2011 Hospital National Patient Safety Goals
Your safety is of the utmost importance to us at Capital Health. The purpose of the National Patient Safety Goals is to improve patient safety by focusing on problems in health care safety and how to solve them. Capital Health abides by these goals as a Joint Commission-accredited healthcare organization.
Identify patients correctly
- Use at least two ways to identify patients. For example, use the patient’s name and date of birth. This is done to make sure that each patient gets the medicine and treatment meant for them.
- Make sure that the correct patient gets the correct blood type when they get a blood transfusion.
Improve staff communication
- Quickly get the important test results to the right staff person.
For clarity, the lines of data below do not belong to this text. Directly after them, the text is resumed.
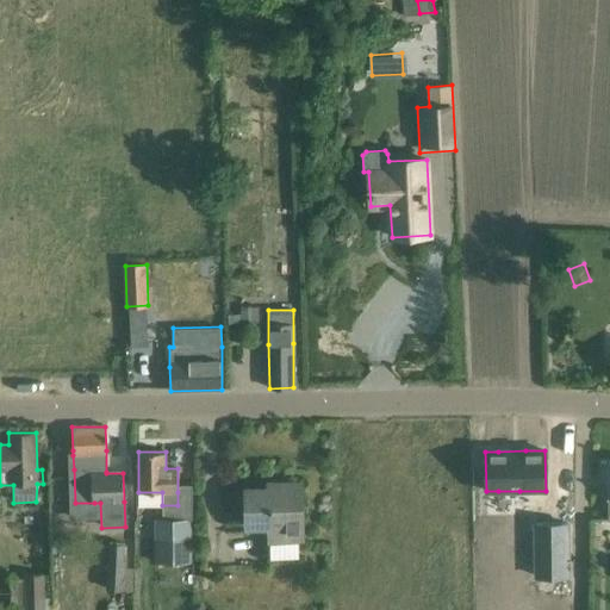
[(302,537),(302,508),(300,484),(284,484),(285,489),(247,490),(248,533),(267,533),(267,526),(280,524),(280,539),(302,537)]
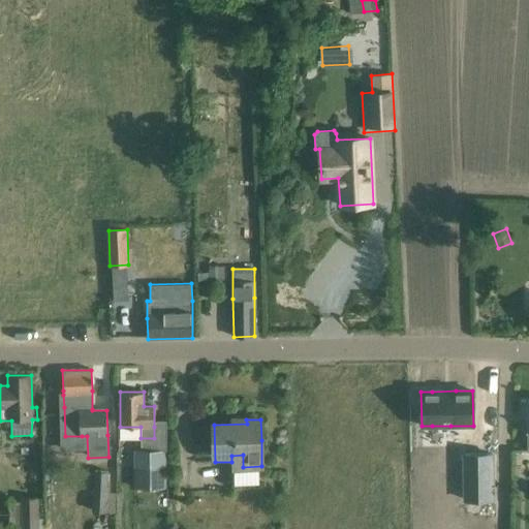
[(166,425),(154,425),(154,427),(154,438),(141,438),(141,450),(134,450),(134,488),(164,488),(164,456),(166,456),(166,425)]
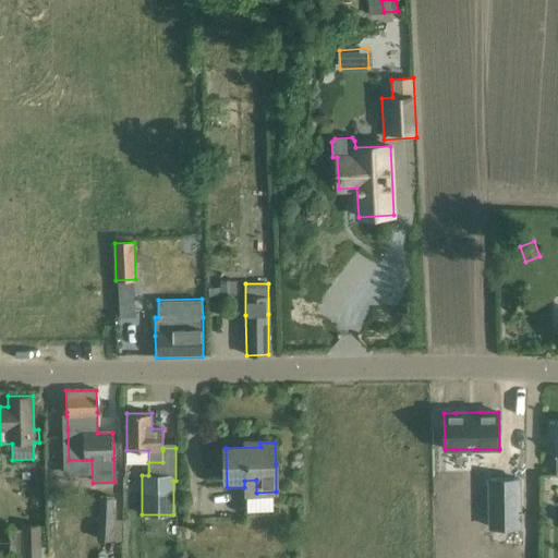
[(519,477),(487,478),(488,528),(520,528),(519,477)]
Use medicines safely
- Take extra care with patients who take medications to thin their blood.
- Use the hand cleaning guidelines from the Centers for Disease Control and Prevention or the World Health Organization.
- Use proven guidelines to prevent infections that are difficult to treat.
- Use proven guidelines to prevent infection of the blood from central lines.
- Use safe practices to treat the part of the body where surgery was done.
Check Patient Medications
- Find out what medicines each patient is taking. Make sure that it is OK for the patient to take any new medicines with their current medications.
- Give a list of the patient’s medications to their next caregiver or to their regular doctor before the patient goes home.
- Give a list of the patient’s medicines to the patient and their family before they go home. Explain list.
- Some patients may get medicine in small amounts or for a short time. Make sure that it is okay for those patients to take those medicines with their current medicines.
Identify patient safety risks
- Find out which patients are most likely to try to commit suicide.
Prevent mistakes in surgery
- Make sure that the correct surgery is done on the correct patient and at the correct place on the patient’s body.
- Mark the correct place on the patient’s body where the surgery is to be done.
- Pause before the surgery to make sure that a mistake is not being made.